Using Amazon Neptune as a target for AWS Database Migration Service - AWS Database Migration Service

Using Amazon Neptune as a target for AWS Database Migration Service

Amazon Neptune is a fast, reliable, fully managed graph database service that makes it easy to build and run applications that work with highly connected datasets. The core of Neptune is a purpose-built, high-performance graph database engine. This engine is optimized for storing billions of relationships and querying the graph with milliseconds latency. Neptune supports the popular graph query languages Apache TinkerPop Gremlin and W3C's SPARQL. For more information on Amazon Neptune, see What is Amazon Neptune? in the Amazon Neptune User Guide.

Without a graph database such as Neptune, you probably model highly connected data in a relational database. Because the data has potentially dynamic connections, applications that use such data sources have to model connected data queries in SQL. This approach requires you to write an extra layer to convert graph queries into SQL. Also, relational databases come with schema rigidity. Any changes in the schema to model changing connections require downtime and additional maintenance of the query conversion to support the new schema. The query performance is also another big constraint to consider while designing your applications.

Graph databases can greatly simplify such situations. Free from a schema, a rich graph query layer (Gremlin or SPARQL) and indexes optimized for graph queries increase flexibility and performance. The Amazon Neptune graph database also has enterprise features such as encryption at rest, a secure authorization layer, default backups, Multi-AZ support, read replica support, and others.

Using AWS DMS, you can migrate relational data that models a highly connected graph to a Neptune target endpoint from a DMS source endpoint for any supported SQL database.

For more details, see the following.

Overview of migrating to Amazon Neptune as a target

Before starting a migration to a Neptune target, create the following resources in your AWS account:

  • A Neptune cluster for the target endpoint.

  • A SQL relational database supported by AWS DMS for the source endpoint.

  • An Amazon S3 bucket for the target endpoint. Create this S3 bucket in the same AWS Region as your Neptune cluster. AWS DMS uses this S3 bucket as intermediate file storage for the target data that it bulk loads to the Neptune database. For more information on creating an S3 bucket, see Creating a bucket in the Amazon Simple Storage Service Getting Started Guide.

  • A virtual private cloud (VPC) endpoint for S3 in the same VPC as the Neptune cluster.

  • An AWS Identity and Access Management (IAM) role that includes an IAM policy. This policy should specify the GetObject, PutObject, DeleteObject and ListObject permissions to the S3 bucket for your target endpoint. This role is assumed by both AWS DMS and Neptune with IAM access to both the target S3 bucket and the Neptune database. For more information, see Creating an IAM service role for accessing Amazon Neptune as a target.

* [PROBLEM REQUIREMENTS]
Using the Amazon Neptune target page above, list every resource it says to create in your AWS account before starting a migration to a Neptune target.

* [DATA EXCERPT]
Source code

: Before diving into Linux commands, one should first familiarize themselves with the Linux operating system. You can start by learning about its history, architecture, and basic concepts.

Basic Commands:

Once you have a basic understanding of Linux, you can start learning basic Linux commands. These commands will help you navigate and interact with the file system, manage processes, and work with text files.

* [RESPONSE TO THE EXERCISE]
- A Neptune cluster for the target endpoint
- A SQL relational database supported by AWS DMS for the source endpoint
- An Amazon S3 bucket for the target endpoint, in the same AWS Region as the Neptune cluster
- A virtual private cloud (VPC) endpoint for S3 in the same VPC as the Neptune cluster
- An AWS Identity and Access Management (IAM) role that includes an IAM policy granting GetObject, PutObject, DeleteObject and ListObject permissions to the target S3 bucket